(WORK TASK 1):
Answer these from the essay on bankers' new money:
(a) By what percentage does the productive businessman increase the world's wealth, and by what percentage does the inefficient one?
(b) Which writer does the essay cite about the project that has not been built?
(c) To what price do steam shovels rise as a consequence of the doubling of the money supply?
(WORK TASK 2): Reproduce everything in the essay on bankers' new money from "It should be" down to "wealth by 5%.", without any changes.

┌─ EXTRACTED TEXT

It should be obvious that the bankers’ new money is not a means of production; that is, it does not create wealth. One cannot dig foundations or roll autos off the assembly line with pieces of paper. There is a fundamental difference between capital, hard goods in the real world, and notations on the bankers’ ledger. It is the former which are productive. If the latter are given the same name (capital), they do not acquire the same capabilities. A steam shovel can dig the foundations for a factory. All the paper money in the world can not. All that the banker has succeeded in doing is to transfer control over the steam shovel (and other real capital) from the productive businessman, who can use it to increase the world's wealth by 8%, to an inefficient businessman, who only increases wealth by 5%.

The banker points to the project which has been built with his loan, a chain of restaurants, a factory, an office building, and beams with pride. But as Frederic Bastiat pointed out in a slightly different context, the banker is ignoring the project which has not been built because the necessary capital was diverted to the use of his friend. Experience shows that the latter project is more beneficial to society than the former.

The Trick of the Money Illusion

If the banker and his friend gain and if there is a loss to society as a whole, it is clear that the rest of the people must lose. But the manner in which this loss occurs is highly deceptive. If the average price of steam shovels is $90,000 just before the banker create his new money, then perhaps (a contractor working for) the Tennessee Fried Chicken Company buys one from the previous owner by paying $100 000. The owner of the steam shovel is quite happy. He feels that he has made a good bargain. He has sold a $90,000 shovel for $100,000. It is only when the price of steam shovels goes to $180,000 (a consequence of the doubling of the money supply) that he realizes that he has lost. Even here he may not fully realize it. He is a victim of the money illusion.

Since money is the yardstick by which we measure value, most people take the value of money as constant. This is understandable. We do not usually think of our yardsticks as changing while we are measuring. When the price of goods expressed in the money rises, it is a natural assumption that the money has remained constant aid the goods have gone up. This illusion, that the money keeps the same value, even continues when all of the goods in society are rising in price.

└─
┌─ RAW DATA

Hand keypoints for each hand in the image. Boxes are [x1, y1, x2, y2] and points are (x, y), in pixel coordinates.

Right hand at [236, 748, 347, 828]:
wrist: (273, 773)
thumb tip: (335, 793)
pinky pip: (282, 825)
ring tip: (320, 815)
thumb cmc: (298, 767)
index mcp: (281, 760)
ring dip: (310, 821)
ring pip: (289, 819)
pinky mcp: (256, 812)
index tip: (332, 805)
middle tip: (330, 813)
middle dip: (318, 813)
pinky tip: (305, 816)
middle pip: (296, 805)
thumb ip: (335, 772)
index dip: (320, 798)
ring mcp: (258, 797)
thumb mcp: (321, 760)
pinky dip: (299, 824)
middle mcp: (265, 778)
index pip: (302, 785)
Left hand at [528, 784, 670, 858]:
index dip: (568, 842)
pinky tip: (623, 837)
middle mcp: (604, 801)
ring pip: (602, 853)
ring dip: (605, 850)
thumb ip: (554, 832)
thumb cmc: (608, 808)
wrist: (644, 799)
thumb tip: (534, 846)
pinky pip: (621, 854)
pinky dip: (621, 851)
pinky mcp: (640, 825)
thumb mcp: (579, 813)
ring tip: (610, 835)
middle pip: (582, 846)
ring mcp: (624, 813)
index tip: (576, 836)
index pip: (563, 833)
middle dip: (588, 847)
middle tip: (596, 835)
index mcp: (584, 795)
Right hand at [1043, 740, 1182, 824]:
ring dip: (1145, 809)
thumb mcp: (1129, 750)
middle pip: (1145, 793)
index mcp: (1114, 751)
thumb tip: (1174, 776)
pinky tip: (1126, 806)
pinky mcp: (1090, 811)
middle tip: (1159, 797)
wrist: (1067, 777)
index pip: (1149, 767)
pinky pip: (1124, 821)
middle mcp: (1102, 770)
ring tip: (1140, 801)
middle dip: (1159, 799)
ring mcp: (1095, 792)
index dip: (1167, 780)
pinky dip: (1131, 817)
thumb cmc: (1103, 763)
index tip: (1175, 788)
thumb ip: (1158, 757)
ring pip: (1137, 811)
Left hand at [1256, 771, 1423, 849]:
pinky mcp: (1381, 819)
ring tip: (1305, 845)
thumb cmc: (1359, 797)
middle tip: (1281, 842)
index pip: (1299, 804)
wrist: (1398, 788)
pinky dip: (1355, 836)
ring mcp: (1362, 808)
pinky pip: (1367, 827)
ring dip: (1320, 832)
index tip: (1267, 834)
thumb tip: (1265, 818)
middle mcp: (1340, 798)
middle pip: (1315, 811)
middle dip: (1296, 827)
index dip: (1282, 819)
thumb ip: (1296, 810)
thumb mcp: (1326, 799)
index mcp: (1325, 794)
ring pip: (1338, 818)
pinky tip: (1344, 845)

└─
┌─ RAW DATA

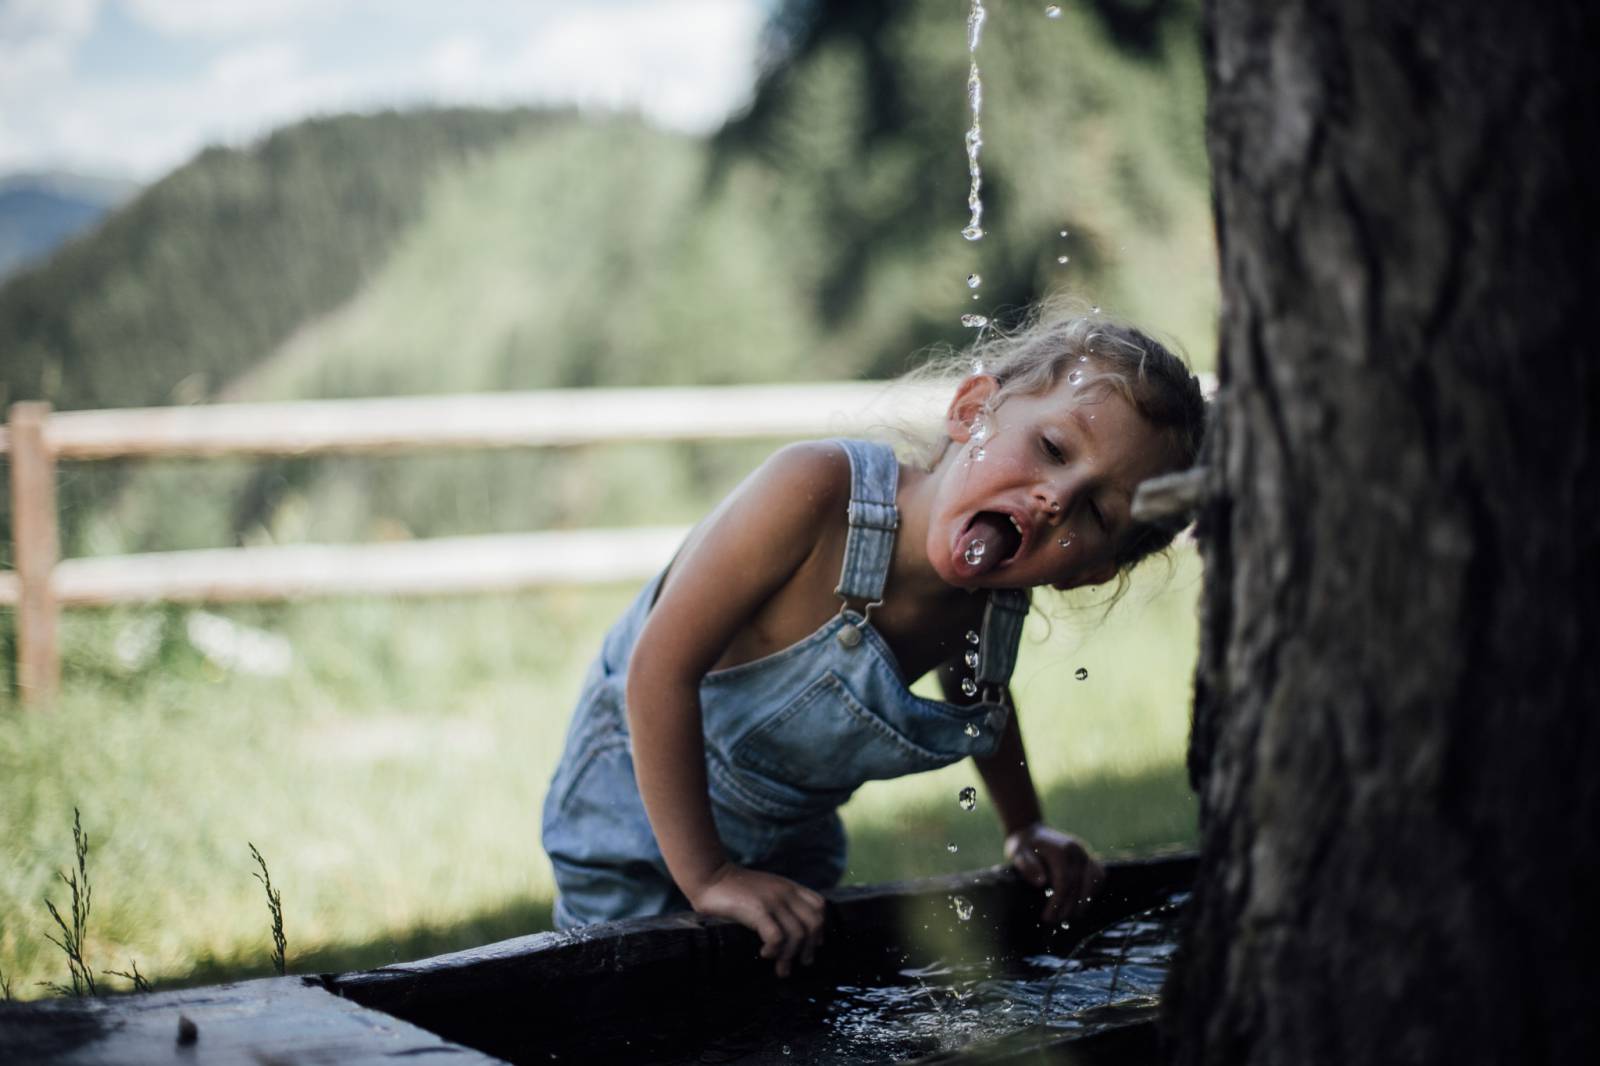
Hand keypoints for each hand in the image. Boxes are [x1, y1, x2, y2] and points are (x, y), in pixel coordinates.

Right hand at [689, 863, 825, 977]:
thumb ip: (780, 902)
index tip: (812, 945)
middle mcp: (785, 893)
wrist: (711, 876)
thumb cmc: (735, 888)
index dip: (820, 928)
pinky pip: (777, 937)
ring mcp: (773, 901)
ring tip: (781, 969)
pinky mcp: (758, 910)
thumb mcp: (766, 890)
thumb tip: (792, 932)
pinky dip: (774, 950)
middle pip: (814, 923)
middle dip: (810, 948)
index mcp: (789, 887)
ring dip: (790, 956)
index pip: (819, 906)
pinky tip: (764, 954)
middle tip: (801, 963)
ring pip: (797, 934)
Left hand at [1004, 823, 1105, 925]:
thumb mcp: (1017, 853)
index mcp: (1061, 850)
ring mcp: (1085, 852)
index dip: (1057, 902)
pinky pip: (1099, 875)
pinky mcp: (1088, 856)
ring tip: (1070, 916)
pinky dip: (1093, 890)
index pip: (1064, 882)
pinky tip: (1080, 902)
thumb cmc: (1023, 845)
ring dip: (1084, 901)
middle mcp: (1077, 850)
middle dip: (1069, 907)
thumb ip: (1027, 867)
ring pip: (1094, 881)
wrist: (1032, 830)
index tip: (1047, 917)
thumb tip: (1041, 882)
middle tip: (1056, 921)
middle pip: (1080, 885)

└─

(RESPONSE 1):
(a) The productive businessman increases it by 8%; the inefficient one by 5%.
(b) Frederic Bastiat.
(c) $180,000.

(RESPONSE 2):
It should be obvious that the bankers’ new money is not a means of production; that is, it does not create wealth. One cannot dig foundations or roll autos off the assembly line with pieces of paper. There is a fundamental difference between capital, hard goods in the real world, and notations on the bankers’ ledger. It is the former which are productive. If the latter are given the same name (capital), they do not acquire the same capabilities. A steam shovel can dig the foundations for a factory. All the paper money in the world can not. All that the banker has succeeded in doing is to transfer control over the steam shovel (and other real capital) from the productive businessman, who can use it to increase the world's wealth by 8%, to an inefficient businessman, who only increases wealth by 5%.